In his as-yet-unpublished biography, Gallucci recalls that by the end of 1967, following the release of Sgt. Pepper's Lonely Hearts Club Band, they were beginning to feel like they were "just rearranging the deck chairs on the Titanic" and felt the need to move on. Accordingly he wrote what the sleevenotes to the Eclectic Discs CD reissue of the album calls the "Lysergic soaked" epic "Seventyfive," and Touch was born. The three teamed up with Hauser and Bordonaro and they set themselves up in a house in the Hollywood Hills where they set to work on writing the songs for the album.
The recording took place in the Sunset Sound studios with Gene Shiveley producing. Exactly how Shiveley and the band created some of the sounds on the album in these pre-synthesiser days is still a matter of conjecture as no one present seems to remember, but with the only unusual instrument on the album being a tone-generator it seems it was all done with the use of real instruments and ingenious production. Unconfirmed reports suggest that "certain substances" may have been involved, which, given the time of recording, would not be too surprising.

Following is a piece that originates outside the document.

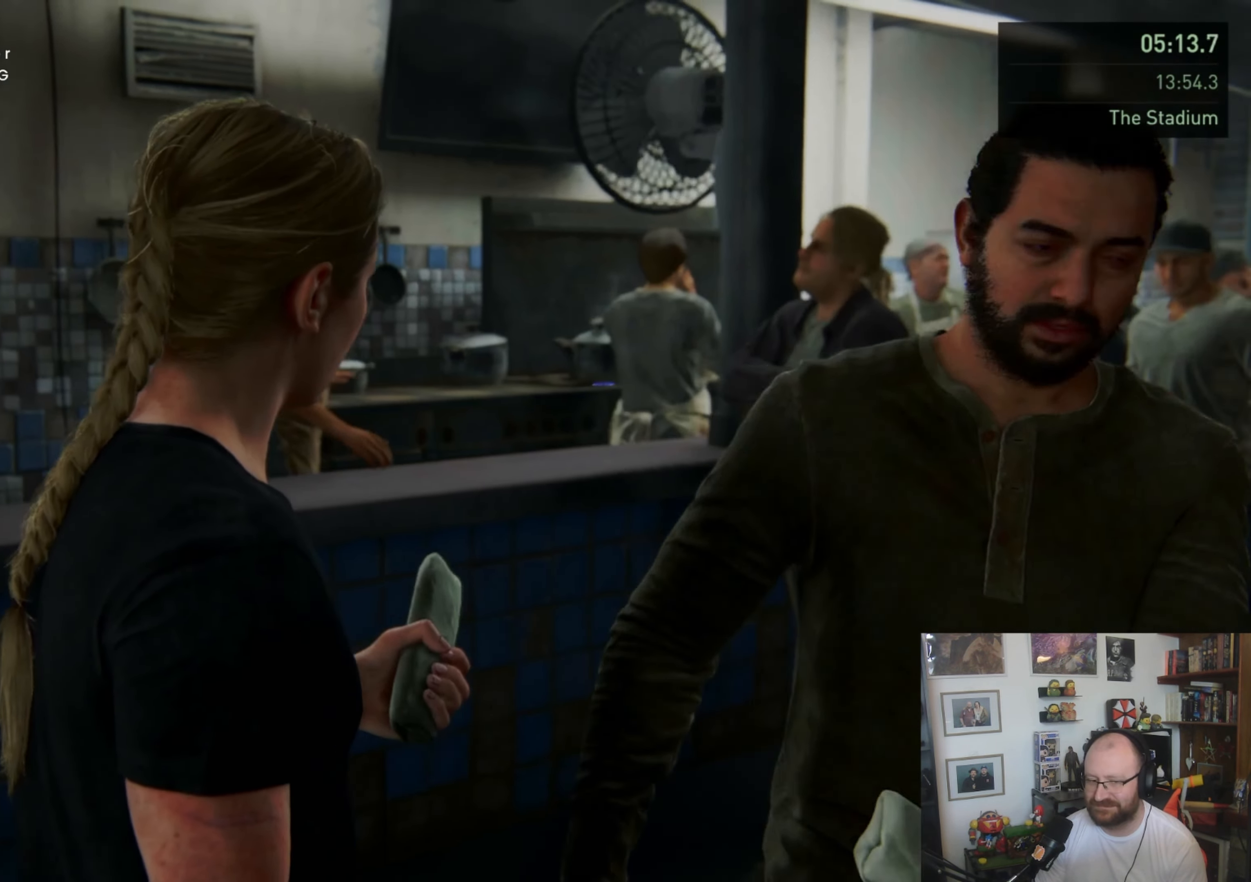
{"buttons": ["L1"], "left_stick": "up-right", "right_stick": "down-right", "events": [[333, "L1", "down"]]}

The band folded soon after the release of the album because they believed that the music contained on it could never be replicated live, which resulted in them being unable to tour to promote it. This one LP has since been credited as the inspiration for the Brit prog rock band Yes, a major influence on rock bands Kansas and Uriah Heep, and an inspiration for the transformation and rebirth of prog rock band Genesis after the departure of their vocalist, Peter Gabriel.
[edit] Where are they now
According to various internet sources, Gallucci and Hawks no longer work in the music business and are now in real estate and hairdressing, respectively. Newman still works as a musician. Bordonaro and Hauser seem to have vanished without trace.